Activity> Would you retype exactly the lines from the one containing "On 4th December" through the last line of the records below, and nothing else?

——————

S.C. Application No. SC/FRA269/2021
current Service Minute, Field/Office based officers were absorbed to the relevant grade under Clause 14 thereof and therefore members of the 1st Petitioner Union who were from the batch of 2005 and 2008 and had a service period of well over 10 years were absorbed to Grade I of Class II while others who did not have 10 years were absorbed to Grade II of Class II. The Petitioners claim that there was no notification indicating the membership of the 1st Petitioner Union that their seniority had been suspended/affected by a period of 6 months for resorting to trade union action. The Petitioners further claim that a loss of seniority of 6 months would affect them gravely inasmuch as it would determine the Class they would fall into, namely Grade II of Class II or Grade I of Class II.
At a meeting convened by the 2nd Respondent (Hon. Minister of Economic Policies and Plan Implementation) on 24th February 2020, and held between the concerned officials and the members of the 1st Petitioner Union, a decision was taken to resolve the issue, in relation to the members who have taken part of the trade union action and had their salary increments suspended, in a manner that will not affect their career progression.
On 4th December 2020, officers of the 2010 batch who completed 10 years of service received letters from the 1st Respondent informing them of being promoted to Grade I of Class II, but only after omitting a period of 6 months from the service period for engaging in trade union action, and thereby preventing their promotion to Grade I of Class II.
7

——————

Answer>
On 4th December 2020, officers of the 2010 batch who completed 10 years of service received letters from the 1st Respondent informing them of being promoted to Grade I of Class II, but only after omitting a period of 6 months from the service period for engaging in trade union action, and thereby preventing their promotion to Grade I of Class II.
7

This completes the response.